Malt: The Meat in your Beer

By: Nicole Vulcan

"If hops were salt and pepper, malt would be the steak."

In case you were curious about the relative importance of each ingredient in your beer, that quote from Madras resident Seth Klann should set some things straight. Here's another way of putting it: Barley–and its resultant product, malt–is the bulk that makes up most of your beloved pint.

Klann should know; he and his family own the only malting facility in Central Oregon, operating on a farm that's been in the family since 1905. Klann got into the malt biz for a love of beer. When he returned from his undergraduate studies at Oregon State University in Corvallis, Klann began home brewing beer, often sourcing his malt from as far away as Germany. Outside his windows, meanwhile, spikes of barley swayed in the sun.

"I was looking out at this field and we're growing this stuff, so I thought why can't we be malting this stuff here locally?" Klann explains. That passing thought rapidly turned into a serious effort to not just grow his own barley for personal beer production, but also to provide an opportunity for local brewers and distillers to source their malt locally.

Until the Klanns dreamed up the Mecca Grade Estate Malt craft facility in Madras about four years ago, brewers' choices for local malt were nil. Today the Klanns are steadily growing their operation, patterning their facility off the estate winery model in which everything is grown on site and then turned into the end product at the same location. First comes the growing of barley; next is the steeping, germinating and drying of the grain to make malt.

"One of the big things is just kind of a reconnection with brewers and distillers to their raw ingredients, and that's been kind of the focus of the whole project," Klann says. It might seem like a no-brainer that brewers focused on the "local" schtick would source their ingredients locally—as they often do with hops—but when it comes to barley, it's not that simple.

"Most barley in the world is used for animal feed, but the feed market is notoriously fickle," says Dr. Patrick Hayes, an OSU professor of barley breeding and products. The challenge for farmers who could be producing barley in Central Oregon, Hayes says, is that other crops provide them with greater assured revenue. Not only that, but big malt suppliers, such as Great Western Malting in Vancouver, Wash., see a cost savings by using existing freighting channels–which don't include Madras or other places in Central Oregon.

"The reason they're not sourcing barley from Madras—a very good place for sourcing barley—is freighting it out of there is just not possible given current rates. It's actually cheaper for them to bring it in from south Idaho or Canada than it is even from the Willamette Valley," says Hayes.

That's not really an issue for Klann and his family, whose estate malt is often sold out even before it begins to steep in their malt house. Several local breweries, including Bend's Ale Apothecary, are already playing with Mecca Grade Estate Malts.

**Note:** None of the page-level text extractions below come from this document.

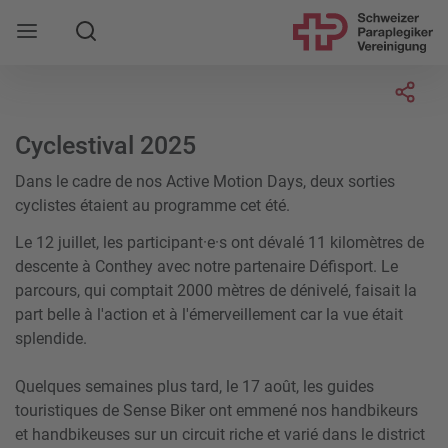
Suche
Mobile Navigation öffnen
Socia
Cyclestival 2025
Dans le cadre de nos Active Motion Days, deux sorties
cyclistes étaient au programme cet été.
Le 12 juillet, les participant·e·s ont dévalé 11 kilomètres de
descente à Conthey avec notre partenaire Défisport. Le
parcours, qui comptait 2000 mètres de dénivelé, faisait la
part belle à l'action et à l'émerveillement car la vue était
splendide.
Quelques semaines plus tard, le 17 août, les guides
touristiques de Sense Biker ont emmené nos handbikeurs
et handbikeuses sur un circuit riche et varié dans le district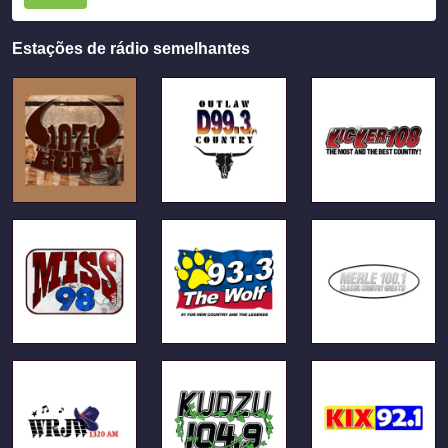
Estações de rádio semelhantes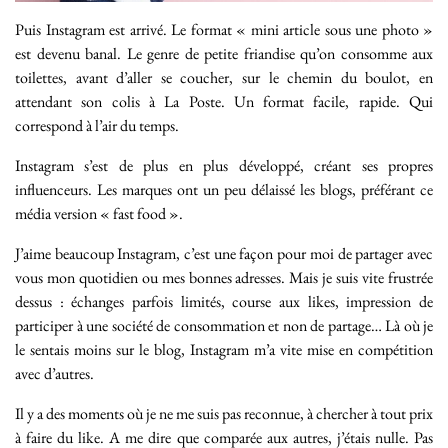
Puis Instagram est arrivé. Le format « mini article sous une photo »
est devenu banal. Le genre de petite friandise qu’on consomme aux
toilettes, avant d’aller se coucher, sur le chemin du boulot, en
attendant son colis à La Poste. Un format facile, rapide. Qui
correspond à l’air du temps.
Instagram s’est de plus en plus développé, créant ses propres
influenceurs. Les marques ont un peu délaissé les blogs, préférant ce
média version « fast food ».
J’aime beaucoup Instagram, c’est une façon pour moi de partager avec
vous mon quotidien ou mes bonnes adresses. Mais je suis vite frustrée
dessus : échanges parfois limités, course aux likes, impression de
participer à une société de consommation et non de partage… Là où je
le sentais moins sur le blog, Instagram m’a vite mise en compétition
avec d’autres.
Il y a des moments où je ne me suis pas reconnue, à chercher à tout prix
à faire du like. A me dire que comparée aux autres, j’étais nulle. Pas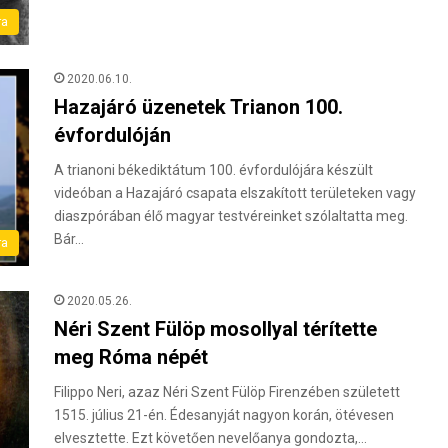
ra
2020.06.10.
Hazajáró üzenetek Trianon 100.
évfordulóján
A trianoni békediktátum 100. évfordulójára készült
videóban a Hazajáró csapata elszakított területeken vagy
diaszpórában élő magyar testvéreinket szólaltatta meg.
Bár…
ra
2020.05.26.
Néri Szent Fülöp mosollyal térítette
meg Róma népét
Filippo Neri, azaz Néri Szent Fülöp Firenzében született
1515. július 21-én. Édesanyját nagyon korán, ötévesen
elvesztette. Ezt követően nevelőanya gondozta,…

The Klanns have plans to scale their operation to continue to meet demand, yet for the time being, they're focused on providing offbeat varieties with a lot of flavor. The Klanns and Hayes, along with his research team, have partnered up to test various varieties, including OSU's "Half Pint" variety that's grown on the Klann farm.

Right now, hops continue to get the cred for being the flavor-producing factor in beer, but Klann, Hayes and other barleyphiles are working to get the word out about the "meaty" influence barley has on beer.

"We were told by the big guys that barley variety doesn't really matter—and you're not going to tell a wine grower that variety has no impact on flavor of the wine—that's not true at all," Klann says. "We're only now starting to see that variety has a tremendous impact on flavor. People are kind of coming around to it, but it's still kind of the last link in that whole local beer food chain."

Meanwhile, what's up with yeast?

Pound for pound, its contribution is microscopic. Still, yeast is a key flavor factor in your beer.

Oregon state legislators declared Saccharomyces cerevisiae the Oregon state microbe in 2013. Also known as brewer's yeast, the tiny fungus has been instrumental in brewing and baking since ancient times.

Home brewers and startups typically buy the yeast strain that corresponds to the type of beer they want to brew. Once established, breweries typically regenerate their own yeast.